Joshua 2:12 Now therefore, please swear to me by the LORD that you will indeed show kindness to my family because I showed kindness to you. Give me a sure sign that you will spare the lives of my father and mother, my brothers and sisters, and all who belong to them, and that you will deliver us from death.”
A while back I was praying and asking God to bless me with a family. My own family. As I was praying, suddenly, I remembered a statement that I absolutely loved and had practically lived by, “Marriage is not an achievement.”
In that life altering moment, God opened my eyes and allowed me to see the folly of my words. Indeed marriage is not an achievement, it is something far greater. Marriage is family. With what can we compare the gift of family? When I think about my father, my mother and my siblings I cannot thank God enough. I have a place where I belong, and a place I belonged to before I got the “achievements” I now have. I cannot add them to my CV like I do with my “achievements”. Neither can I hang them on the wall for all to see.They have far greater meaning and value in my life than anything I could ever achieve.
And yet here I was, desecrating on that very institution that I was now asking God to bless me with. Why would God bless me with a family when I truly had no regard for that institution? I repented in dust and ashes for those and other words that I had blindly confessed. With that prayer began a journey towards leaning into God’s heart for the family.
I know when that phrase was coined it was meant to correct a culture that had oppressed people who did not get married at a certain age or those who did not want to get married. I agree wholeheartedly that marriage should not be the subject of our worship.

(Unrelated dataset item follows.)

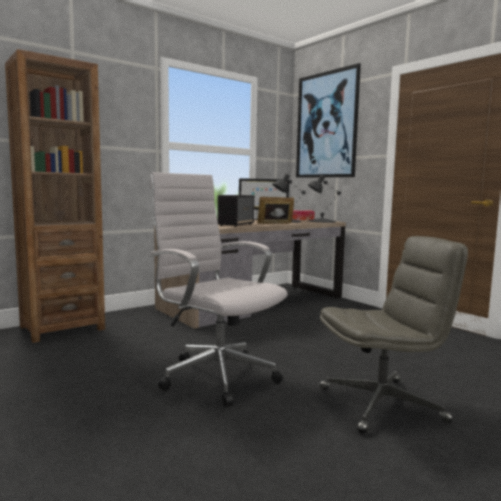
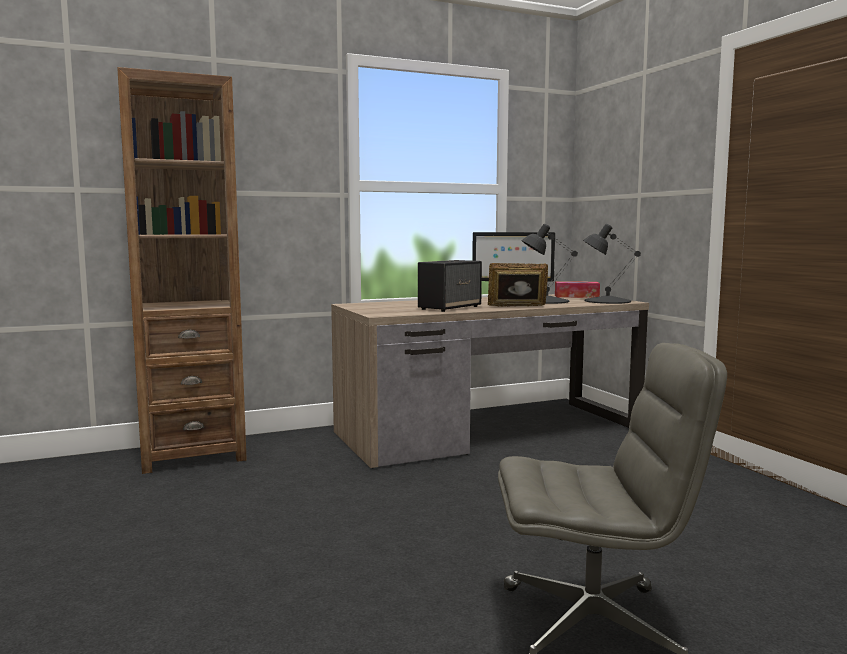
camera: 15 degrees right, 0 degrees up
(215, 376) = (355, 548): white office chair -> none
(326, 125) = (622, 140): picture -> none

But as is typical human nature, we tend to over correct an injustice by creating another injustice.
We live in a culture where a title such as wife and mother as well as other responsibilities generally done by women, are regarded as objectifying women. Women are being encouraged to “be more”. I think it is a good thing. What I don’t agree with, is when that more is simply career attainment. Which then begs the question ; does this mean that when a woman is a wife she is being objectified but when she is pursuing a career, that career title is not objectifying?
Does this also mean that when a woman is carrying out “traditional” roles at home such as cooking and taking care of children she is being objectified but when she carries out her roles in the office she is not being objectified? That a woman is encouraged to be the best she can be in the office but when she serves her father, mother, husband and children she suddenly becomes an object?
This kind of mindset is set to not only devalue the family institution but humanity in general because it removes the focus from serving each other. While we could say the difference is the same, my question is why do we prefer to serve institutions and not people and yet it has been proven that serving the latter is more fulfilling?
I am not writing this to state that marriage is the most important thing in life. Salvation is. But here’s the thing. I recognize that even before the world told me that being a wife and a mother is being objectified, I had the desire that practically every child in every single state in the world, regardless of status is born with; An innate desire to belong, to be known and to know and to procreate.
Realizing that this desire to want to have a family is innate and therefore placed by God within me has helped me get rid of the shame imposed by the world, specifically towards women like myself, who desire to have a family.
Romans 12:2 Do not conform to the pattern of this world, but be transformed by the renewing of your mind. Then you will be able to test and approve what God’s will is—his good, pleasing and perfect will.